BEIRUT // Syria’s main opposition group has said it will attend peace talks starting on Monday but accused the government of Bashar Al Assad of preparing to escalate the war.
The UN-brokered talks, which coincide with the fifth anniversary of the conflict, will take place in Geneva two weeks after the start of a ceasefire agreement that has reduced violence although not halted the fighting.
The High Negotiations Committee said it would attend as part of its “commitment to international efforts to stop the spilling of Syrian blood and find a political solution”.
But its statement on Friday played down any chance of reaching agreement with the Syrian government to end the war that has killed more than 250,000 people and led to a refugee crisis in the Middle East and Europe.
Russia said it expected its ally Syria to attend, although Damascus has yet to publicly confirm it will do so. The Syrian foreign minister is expected to announce his government’s position on the talks on Saturday.
Meanwhile, the US secretary of state John Kerry arrived in Saudi Arabia on Friday for discussions with Saudi leaders. After talks with King Salman, Mr Kerry went into a meeting with Saudi crown prince Mohammed bin Nayef, defence minister Mohammed bin Salman and foreign minister Adel Al Jubeir, saying “I think we have to talk about Syria” before journalists were asked to leave the venue. Both Washington and Saudi Arabia support groups in the Syrian opposition.
Peace talks convened two years ago collapsed because the sides were unable to agree an agenda: Damascus wanted a focus on fighting terrorism, the term it uses for the rebellion, while the opposition wanted to discuss a transitional government.
The latest talks are intended to focus on future political arrangements in Syria, a new constitution and elections, UN envoy Staffan de Mistura said.
The opposition HNC said it wanted the talks to concentrate on the establishment of an interim governing body with full executive powers.
HNC coordinator Riad Hijab said the group was “concerned with representing the just cause of the Syrian people ... and investing in all available chances to alleviate the Syrian people’s suffering”.
“We know that they [the government] are committing crimes, and that they are preparing an air and ground escalation in the coming period,” he said, without elaborating.
A prominent Syrian dissident, Haytham Manna, said he would stay away from the talks, which he regarded as a “failing project”.
Mr Manna, whose Syrian Democratic Council includes Kurdish members, boycotted the last round of talks because the Kurds were not invited.
Russian foreign minister Sergei Lavrov said however that Mr de Mistura should this time include representatives of Kurdish groups, which have been fighting in Syria against the extremist group ISIL.
The Kurds have not been invited so far because regional power Turkey does not want them in Geneva and says they are terrorists. Russia says they are a legitimate part of a future Syria, so they must be at the table.
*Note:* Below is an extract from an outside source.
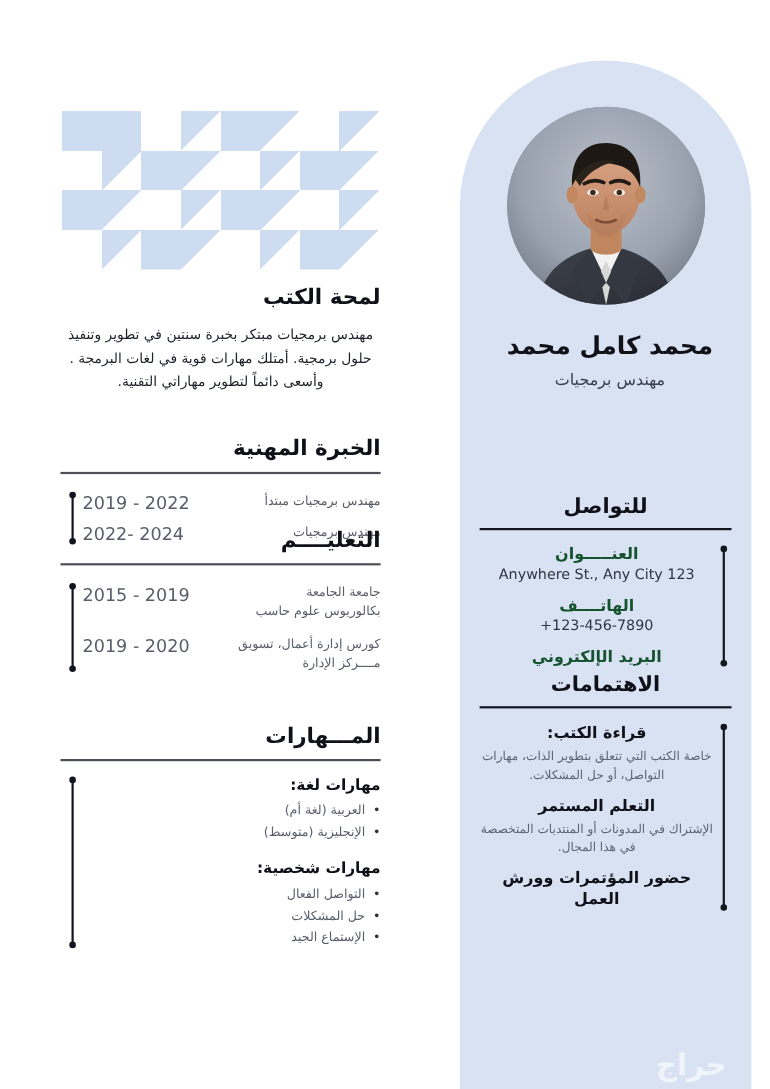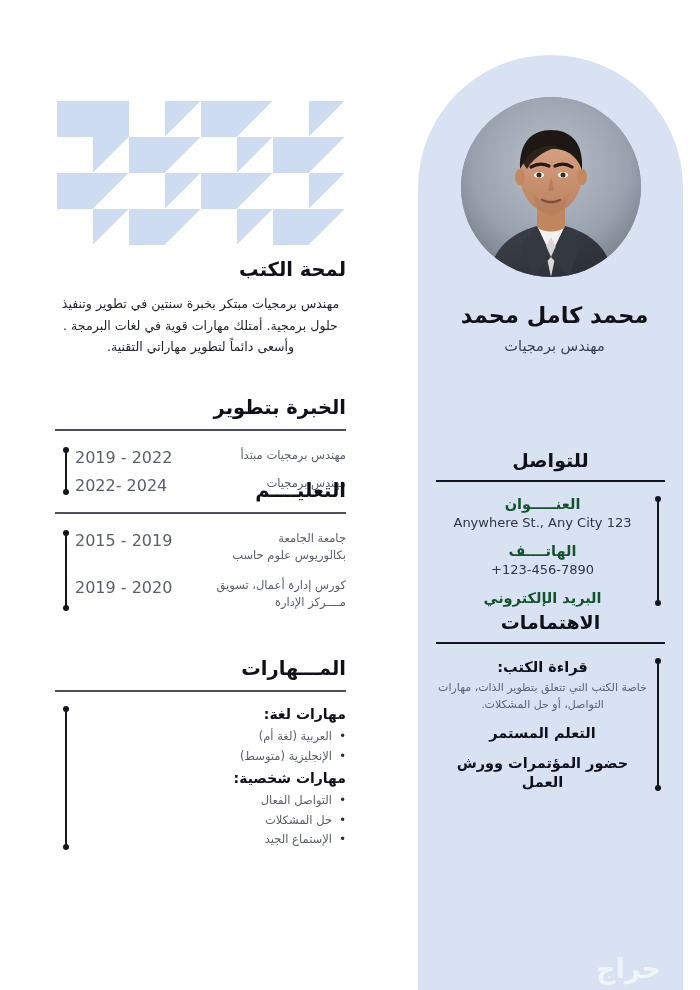"الخبرة بتطوير" div.l-head { text: بتطوير -> المهنية }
There has been speculation that they will be included in the coming round. Mr de Mistura says he has not expanded the list of invitees, but the talks’ format gives him flexibility to consult whomever he wants.
A plan agreed by world powers last year called for six months of negotiations followed by a transitional government, a new constitution and elections within 18 months.
However, Mr Al Assad’s regime announced last month that it would hold parliamentary elections on April 13 instead, drawing criticism.
On Friday, Mr de Mistura said first day of negotiations would start the countdown to both presidential and parliamentary elections in Syria under UN observation.
“New elections ... should be held 18 months from the start of talks, that is from March 14,” he told Russia’s RIA Novosti state news agency.
That would mean elections around mid-September 2017.
The current “cessation of hostilities” agreement, which came into force on February 27, does not include the two main extremist groups, ISIL and Jabhat Al Nusra, Al Qaeda’s Syrian affiliate, and the areas they control. However, there have been regular reports of violations in others areas.
Government air strikes killed at least five civilians and wounded 10 others in the rebel-held Salhin neighbourhood of Aleppo city on Friday, the Syrian Observatory for Human Rights said, describing it as “the most serious violation in the city since the truce came into effect”.